Now classified as the world’s biggest bacterium, T. magnifica was discovered living on sunken, decaying mangrove tree leaves in the French Caribbean.
Fear not, the organism isn’t dangerous and can’t cause disease in humans. But do marvel at its proportions.
“These bacteria are about 5,000 times larger than most bacteria. And to put things into perspective, it is the equivalent for us humans to encounter another human who would be as tall as Mount Everest,” said Jean-Marie Volland from the Joint Genome Institute at the Lawrence Berkeley National Laboratory, in the US.
Centimetre-long T. magnifica is not the largest single-celled organism on Earth. That’s probably a type of aquatic alga called Caulerpa taxifolia which is 10 times longer still. But the bacterium is definitely impressive when you consider there are many, much more complex life forms on Earth that require some sort of magnification to be observed. Think of those really teeny worms and flies out there.
T. magnifica was first identified back in 2009 in Guadeloupe, in the Lesser Antilles. But it was initially put to one side. Only recently have Dr Volland and colleagues got around to studying it in detail.
One key finding from their investigations concerns the way the cell organises its interior.

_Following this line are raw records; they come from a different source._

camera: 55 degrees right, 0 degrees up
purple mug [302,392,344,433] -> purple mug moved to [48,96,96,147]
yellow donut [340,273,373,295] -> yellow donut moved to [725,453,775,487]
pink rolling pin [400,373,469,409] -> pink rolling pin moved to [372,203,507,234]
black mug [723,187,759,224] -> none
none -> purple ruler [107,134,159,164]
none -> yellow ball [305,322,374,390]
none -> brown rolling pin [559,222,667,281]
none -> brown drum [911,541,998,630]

Bacteria would normally have their DNA floating freely in the liquid, or cytoplasm, that fills their bodies.
T. magnifica, on the other hand, stores its genetic material in compartments the researchers are calling pepins, from the French for fruit seeds.

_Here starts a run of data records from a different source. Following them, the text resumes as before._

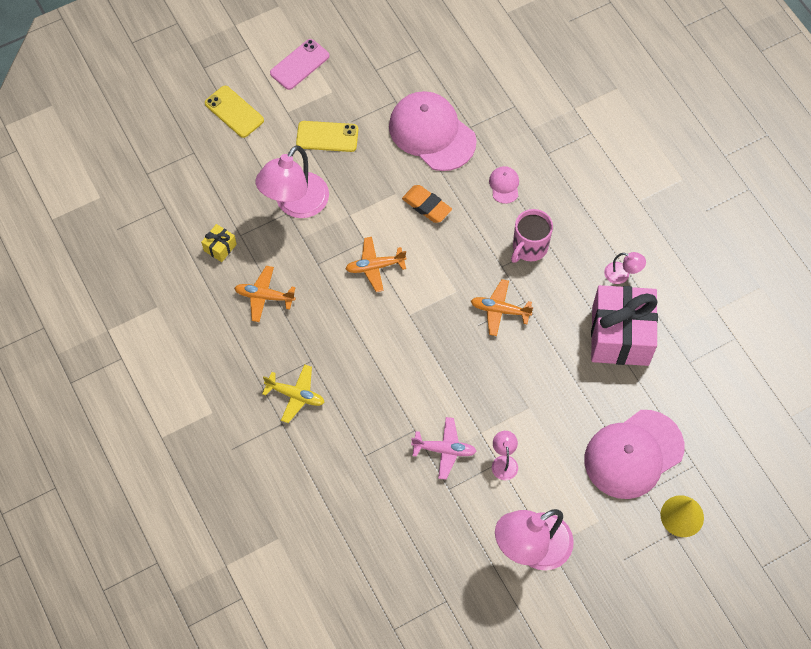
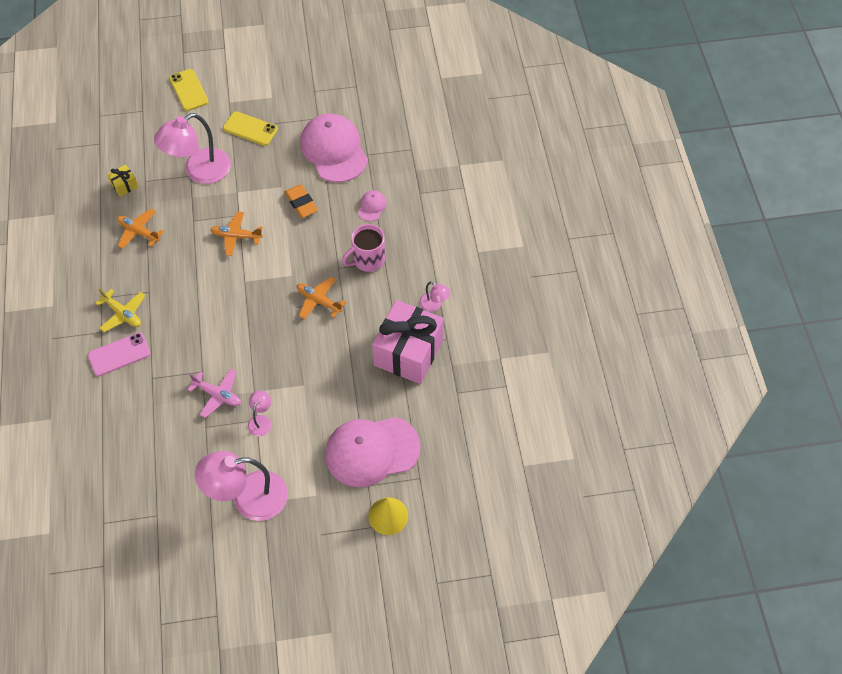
camera: 20 degrees right, 5 degrees down
pink phone [270,39,330,90] -> pink phone moved to [88,332,151,376]

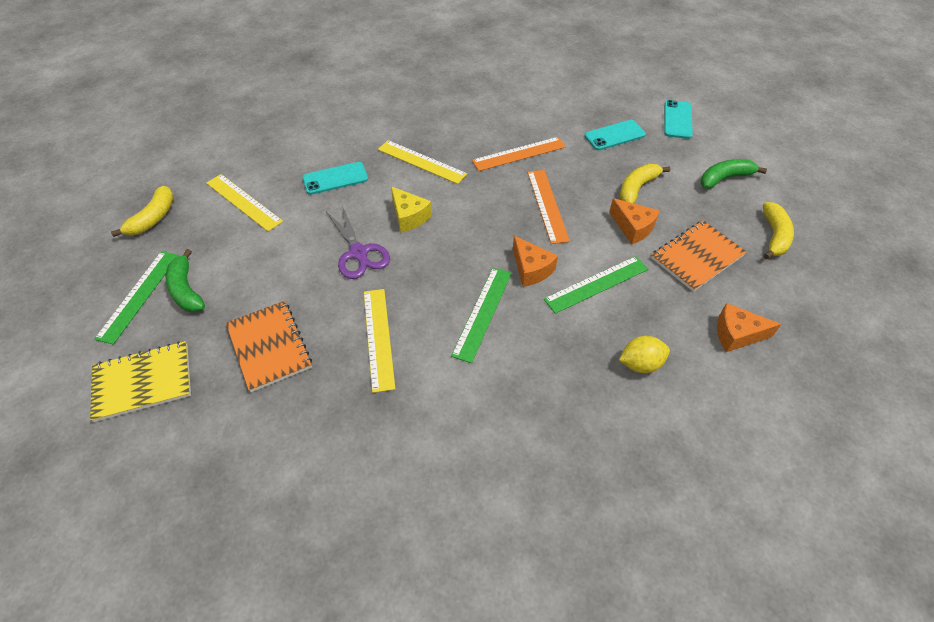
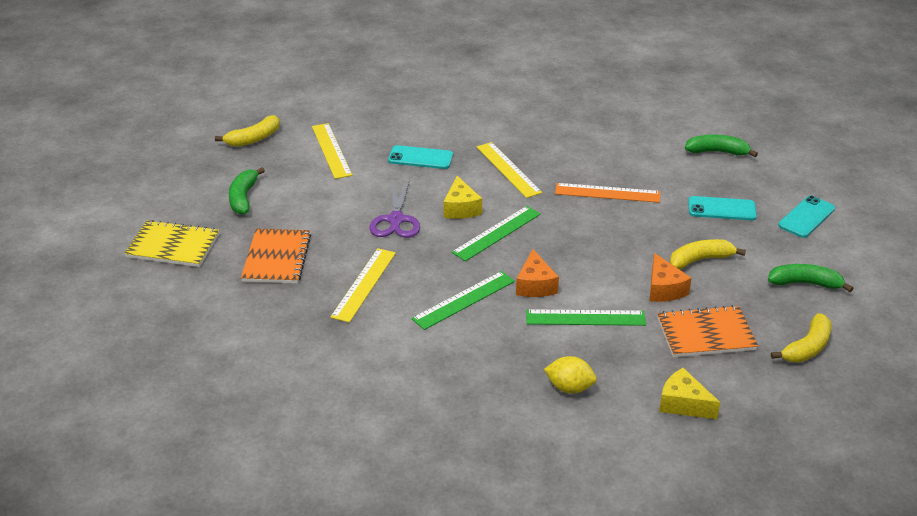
camera: 30 degrees right, 15 degrees down
green ruler [94,251,179,345] -> green ruler moved to [452,206,541,261]
orange ruler [527,170,570,244] -> none
orange cheese [717,303,781,352] -> yellow cheese [659,368,721,419]
none -> green banana [685,134,758,157]

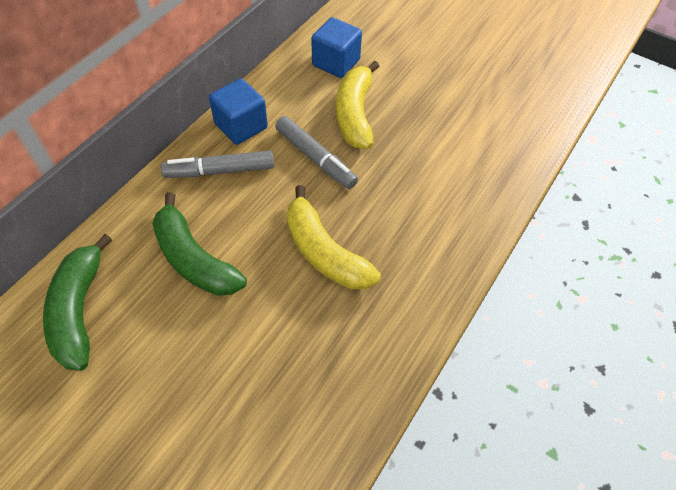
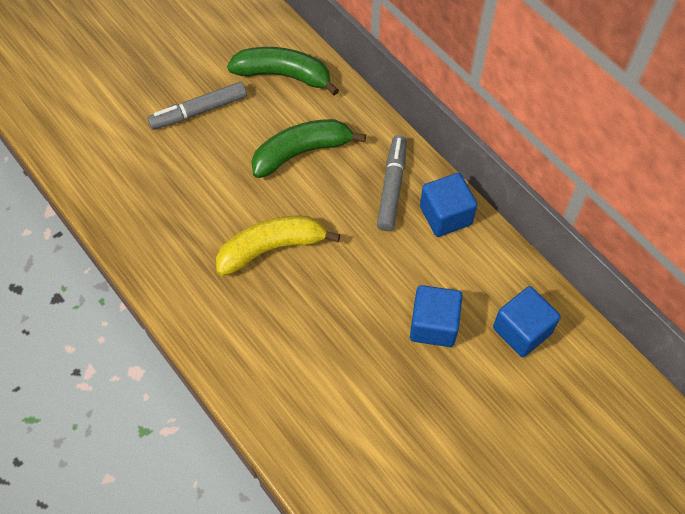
camera: 110 degrees right, 5 degrees up
grey marker [275,116,358,189] -> grey marker moved to [147,82,247,130]
yellow banana [336,61,380,149] -> blue cube [410,285,462,347]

It’s a significant revelation because until now, the packing of DNA inside a membrane-bound compartment was considered the preserve of so-called eukaryotic cells, which are the building blocks of higher organisms such as humans, other animals and plants.
And T. magnifica carries a lot of DNA. If you count all the “letters”, or bases, in its life code, or genome, there are some 12 million. But in each cell, there may be half a million copies of the genome.
“If you now take the genome size of 12 million bases, multiply that by the number of genome copies – so, half a million – you end up with approximately 6,000 giga, or billion, bases, of DNA. For comparison, a diploid human genome is approximately six giga bases in size. So this means that our Thiomargarita stores several orders of magnitude more DNA in itself as compared to a human cell,” explained Dr Tanja Woyke, also from Lawrence Berkeley.
In all that DNA, there are clues to the drivers of the organism’s great size, she added. Some genes associated with elongation seem to be duplicated and some genes ordinarily involved in division appear to be missing.
T. magnifica is a chemosynthetic bacterium. It makes the sugars it needs to fuel itself by oxidising the sulphur compounds produced by the rotting organic matter in the sediments of the mangrove swamp. All it needs is something solid to hang on to.
“I found them attached to oyster shells, to leaves and branches, but also on glass bottles, plastic bottles, or ropes,” said Prof Olivier Gros, a microbiologist with the University of the Antilles.
“They just need some hard substrate to be in contact with the sulphides and in contact with the seawater to get oxygen and CO2. The highest concentration of Thiomargarita I found was on a plastic bag – unfortunately.”
The research team has published its description of the bacterium in this week’s edition of Science Magazine. The researchers concede they have much to learn about how the organism operates.
“This project has really opened our eyes to the unexplored microbial diversity that exists. We’re really just scratching the surface, and who knows what interesting things we are yet to discover,” commented Dr Shailesh Date from the Laboratory for Research in Complex Systems at Menlo Park in the US.